SOURCE EXTRACT:

((

Alpha hemolysin Edit

Alpha hemolysin (αHL), a nanopore from bacteria that causes lysis of red blood cells, has been studied for over 15 years. [15] To this point, studies have shown that all four bases can be identified using ionic current measured across the αHL pore. [16] [17] The structure of αHL is advantageous to identify specific bases moving through the pore. The αHL pore is

10 nm long, with two distinct 5 nm sections. The upper section consists of a larger, vestibule-like structure and the lower section consists of three possible recognition sites (R1, R2, R3), and is able to discriminate between each base. [16] [17]

Sequencing using αHL has been developed through basic study and structural mutations, moving towards the sequencing of very long reads. Protein mutation of αHL has improved the detection abilities of the pore. [18] The next proposed step is to bind an exonuclease onto the αHL pore. The enzyme would periodically cleave single bases, enabling the pore to identify successive bases. Coupling an exonuclease to the biological pore would slow the translocation of the DNA through the pore, and increase the accuracy of data acquisition.

Notably, theorists have shown that sequencing via exonuclease enzymes as described here is not feasible. [19] This is mainly due to diffusion related effects imposing a limit on the capture probability of each nucleotide as it is cleaved. This results in a significant probability that a nucleotide is either not captured before it diffuses into the bulk or captured out of order, and therefore is not properly sequenced by the nanopore, leading to insertion and deletion errors. Therefore, major changes are needed to this method before it can be considered a viable strategy.

A recent study has pointed to the ability of αHL to detect nucleotides at two separate sites in the lower half of the pore. [20] The R1 and R2 sites enable each base to be monitored twice as it moves through the pore, creating 16 different measurable ionic current values instead of 4. This method improves upon the single read through the nanopore by doubling the sites that the sequence is read per nanopore.

))

REQUIRED ACTIONS:
[A] Copy the alpha hemolysin text from "Sequencing using αHL" up to and including "of data acquisition.".
[B] Answer these questions from the alpha hemolysin text:
(i) How long is the αHL pore?
(ii) What kinds of errors result when a nucleotide is not captured or is captured out of order?
(iii) How many different measurable ionic current values do the R1 and R2 sites create?

DATA RECORDS:
((

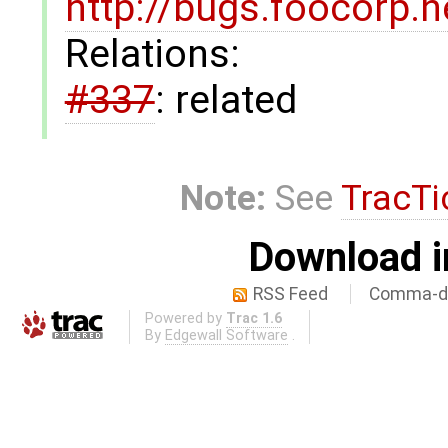
http://bugs.foocorp.
Relations:
#337
: related
Note:
See
TracTi
Download i
RSS Feed
Comma-de
Powered by
Trac 1.6
By
Edgewall Software
.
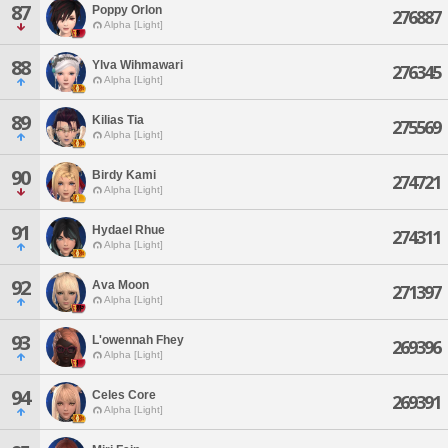
87
Poppy Orlon
276887
Alpha [Light]
88
Ylva Wihmawari
276345
Alpha [Light]
89
Kilias Tia
275569
Alpha [Light]
90
Birdy Kami
274721
Alpha [Light]
91
Hydael Rhue
274311
Alpha [Light]
92
Ava Moon
271397
Alpha [Light]
93
L'owennah Fhey
269396
Alpha [Light]
94
Celes Core
269391
Alpha [Light]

))

EXPECTED RESPONSES:
[A]
Sequencing using αHL has been developed through basic study and structural mutations, moving towards the sequencing of very long reads. Protein mutation of αHL has improved the detection abilities of the pore. [18] The next proposed step is to bind an exonuclease onto the αHL pore. The enzyme would periodically cleave single bases, enabling the pore to identify successive bases. Coupling an exonuclease to the biological pore would slow the translocation of the DNA through the pore, and increase the accuracy of data acquisition.

[B]
(i) 10 nm, with two distinct 5 nm sections.
(ii) Insertion and deletion errors.
(iii) 16, instead of 4.